11.3 A Revolutionary Approach to Multi-Dimensional Data Access of Gridded Datasets using Current and Proposed OGC Web Service Standards

Thursday, 26 January 2017: 9:00 AM
Conference Center: Skagit 2 (Washington State Convention Center )
Paul R. Hershberg, NOAA/NWS, Silver Spring, MD; and S. R. Olson, G. Zylstra, and P. Trevelyan
Manuscript (582.7 kB)

     The Web Coverage Service (WCS) is a standard created by the Open Geospatial Consortium (OGC) that defines the request and response model for geospatial information known as ‘coverages’, or digital information representing spatial and temporal varying phenomena. The legacy WCS Version 1.0 offers consumers access to horizontal data grids (x/y) for a single time (t) at specific altitude levels (z).  In 2012, the OGC adopted WCS Version 2.0 Core, offering web services consumers greater flexibility to access multi-dimensional data sets (e.g. x/y/t/z/ensembles/*). In four dimensions, this allows the changing nature of weather, not only over geography and time, but also altitude, to be easily represented and referenced. Moreover, access to even higher dimensional weather characteristics such as emergent forecast probability, based on an ensemble forecast, can be used to understand the likelihood of certain weather conditions happening.

     One of the inherent limitations of the WCS to date is the inability to extract more complex multi-dimensional data shapes or patterns.  From an aviation perspective, for example, high level data retrieval along a flight pathway would be vital to aircraft inflight.  Recently, the UK Met Office, the National Weather Service, and OGC’s Met-Ocean Domain Working Group have collaborated on the next set of enhancements to the OGC WCS, called the Met-Ocean Application Profile, an extension to the WCS 2.0 Core.  These additional requirements  encompass several OGC standards and address access to complex multi-dimensional data sets. These include the efficient retrieval of specific meteorological data subsets such as vertical profiles, cross sections, time series, polygons, trajectories, and corridors. Furthermore, coordinate reference system re-projection is supported. Finally, a companion concept ‘Coverage Collections’ is presented, which allow coverages to be grouped in a hierarchical way and by a common theme, to better associate them with “real world” services such as the example above.

     As we move to an era of increased global cooperation and cross-domain utilization of information, harmonization between disparate gridded data sets, prevalent between nations, will be needed. Thus, true global interoperability will require international standards. In the near future, for example, it would be possible for the Single European Sky Air-Traffic-Management Research (SESAR) and the Next Generation Air Transportation System (Nextgen) to leverage the Met-Ocean Application Profile as the best standard to improve interoperability between the OGC, WMO and ICAO global domains (including ICAO weather data models such as I-WXXM).  The Met-Ocean Application Profile enhances harmonization via complex data access to the new blended multi-dimensional data sets, demonstrating a possible best practice for data exchange among seamless global data sets.

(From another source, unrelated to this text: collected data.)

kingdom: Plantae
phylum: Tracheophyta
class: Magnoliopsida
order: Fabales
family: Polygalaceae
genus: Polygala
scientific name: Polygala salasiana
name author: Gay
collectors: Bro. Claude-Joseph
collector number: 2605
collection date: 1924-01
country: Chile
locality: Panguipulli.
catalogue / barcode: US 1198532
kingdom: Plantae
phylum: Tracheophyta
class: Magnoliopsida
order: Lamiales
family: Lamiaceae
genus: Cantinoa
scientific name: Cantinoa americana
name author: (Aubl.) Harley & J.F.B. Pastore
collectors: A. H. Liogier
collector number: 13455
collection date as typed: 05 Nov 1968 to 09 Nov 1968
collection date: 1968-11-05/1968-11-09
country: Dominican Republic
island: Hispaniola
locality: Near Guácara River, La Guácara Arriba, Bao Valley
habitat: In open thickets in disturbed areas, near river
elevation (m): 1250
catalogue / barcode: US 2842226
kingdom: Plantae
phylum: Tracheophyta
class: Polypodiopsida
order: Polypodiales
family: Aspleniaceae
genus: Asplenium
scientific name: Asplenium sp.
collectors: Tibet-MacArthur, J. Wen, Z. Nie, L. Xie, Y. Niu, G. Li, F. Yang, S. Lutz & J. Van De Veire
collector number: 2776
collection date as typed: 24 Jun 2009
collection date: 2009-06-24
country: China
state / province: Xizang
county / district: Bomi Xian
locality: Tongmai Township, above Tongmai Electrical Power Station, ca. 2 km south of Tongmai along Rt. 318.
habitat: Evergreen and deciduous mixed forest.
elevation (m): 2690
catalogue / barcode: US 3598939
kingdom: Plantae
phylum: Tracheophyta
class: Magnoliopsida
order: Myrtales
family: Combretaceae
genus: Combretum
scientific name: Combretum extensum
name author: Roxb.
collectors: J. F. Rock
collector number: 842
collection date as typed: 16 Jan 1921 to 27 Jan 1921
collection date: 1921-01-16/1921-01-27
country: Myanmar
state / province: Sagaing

     The paper will outline the underlying principles of the Met-Ocean Application Profile, and identify a path for adoption as an OGC standard. It will also illustrate a real-time example scenario of an international flight from Europe to Denver Colorado, USA, using data patterns of corridors and trajectories and an event of encountering moderate to severe turbulence.  This scenario will highlight how future web services can provide decision support tools that could be used in Single European Sky Air-Traffic-Management Research (SESAR) and NextGen Web Services.